Haveria um enorme incentivo para uma guerra assim mobilizar interesses além das fronteiras soviéticas. Potências ocidentais poderiam intervir a favor dos países separatistas, inclusive da própria Rússia – que, embora fosse a maior das repúblicas, não queria mais ser uma delas. A China também poderia entrar na brincadeira, e jogaria contra os interesses da URSS: os chineses foram adversários da União Soviética entre o fim dos anos 1950 e 1989, quando Gorbachev restabeleceu as relações.
Nesse cenário, não haveria CEI nem a Rússia de Putin – mas um grupo de países arrasados e alinhados diplomaticamente ao Ocidente após receberem uma ajudinha da Otan para
conquistar a independência.
Dito isso, há uma diferença fundamental entre essa guerra civil russa fictícia e a guerra que rolou na Iugoslávia: armas nucleares.

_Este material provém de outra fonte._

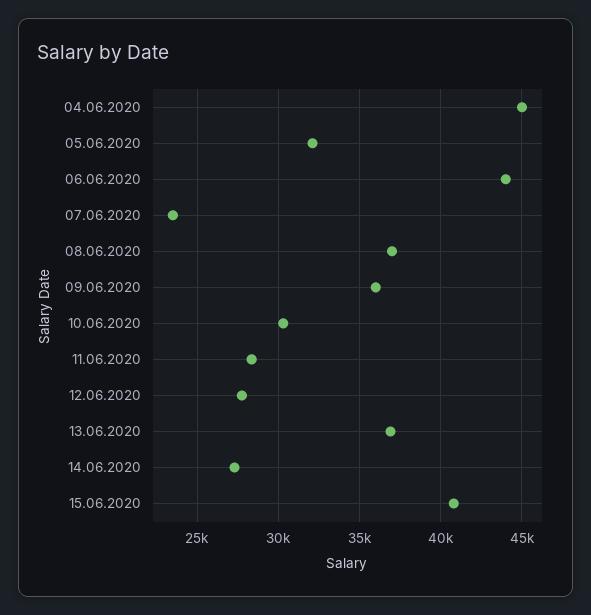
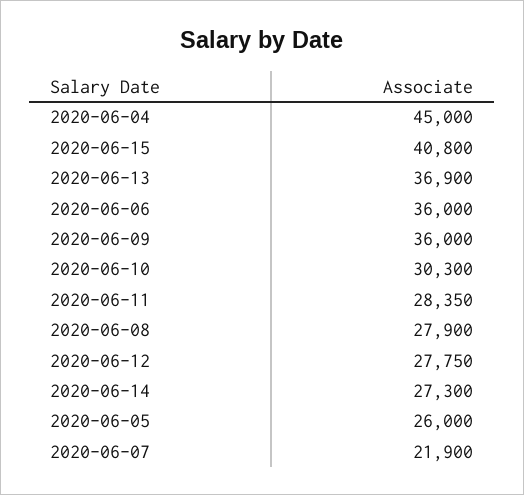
05.06.2020: 32000 -> 26000
06.06.2020: 44000 -> 36000
07.06.2020: 23500 -> 21900
08.06.2020: 37000 -> 27900

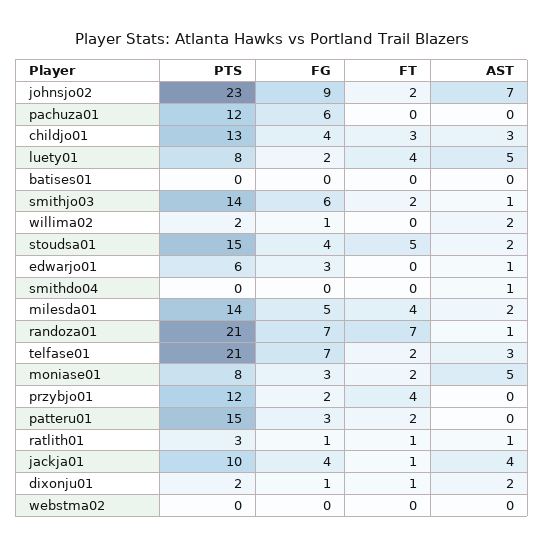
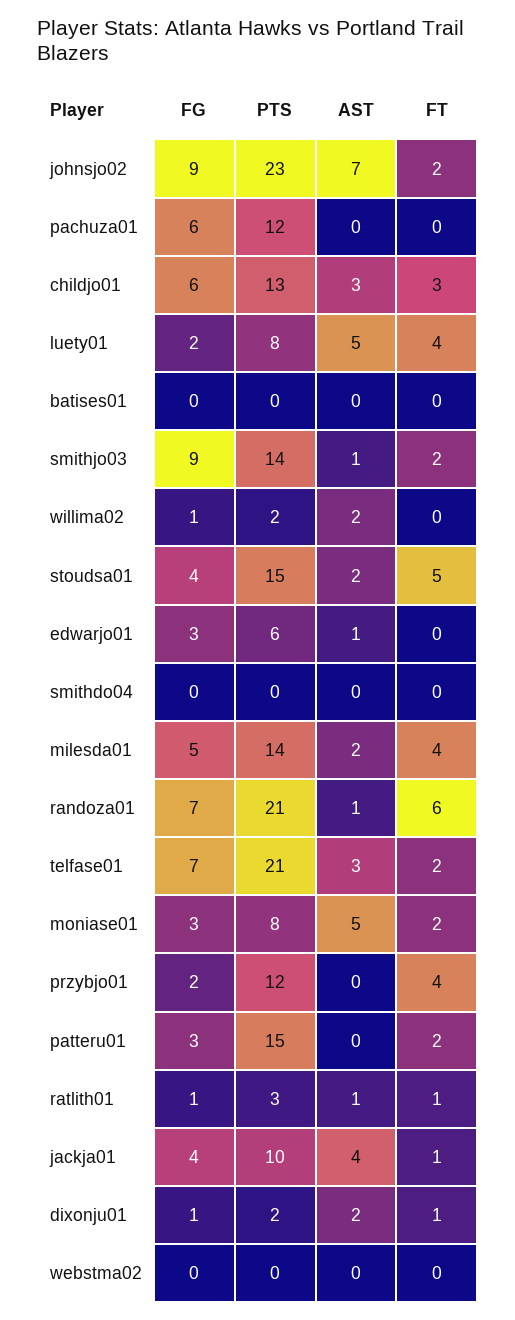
FG, childjo01: 4 -> 6
FG, smithjo03: 6 -> 9
AST, smithdo04: 1 -> 0
FT, randoza01: 7 -> 6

Elas talvez fossem suficientes para afugentar uma intervenção direta internacional. O resto do mundo aguardaria angustiado pela resolução.
Há uma terceira opção: os mísseis ficam nos silos e os separatistas não recebem ajuda internacional. O golpe funciona e a URSS volta para um grau de opressão e fechamento pré-Gorbachev. Com uma diferença: a economia.
Em 1989, enquanto se abria para a iniciativa privada, a China massacrou o protesto estudantil na Praça da Paz Celestial e voltou atrás nas reformas tímidas que havia começado no campo social na década de 1980.
Se a URSS pós-golpe tentasse um crescimento à chinesa – convidando o capitalismo para entrar, mas barrando a liberdade na porta –, ela teria a seu favor um parque industrial e um sistema de educação mais avançados que os da China na mesma época. Por outro lado, infraestrutura para largar na frente não basta se você está em pé de guerra com seus parceiros comerciais. Esse cenário só seria plausível se EUA e URSS topassem relações cordiais.
Resolvido esse ponto, e com os soviéticos agora cheios de grana para investir em armamento, a tensão geopolítica voltaria. Mas, desta vez, com um motivo a menos para a Guerra Fria esquentar: promover um conflito contra um parceiro comercial, afinal, seria um tiro no pé.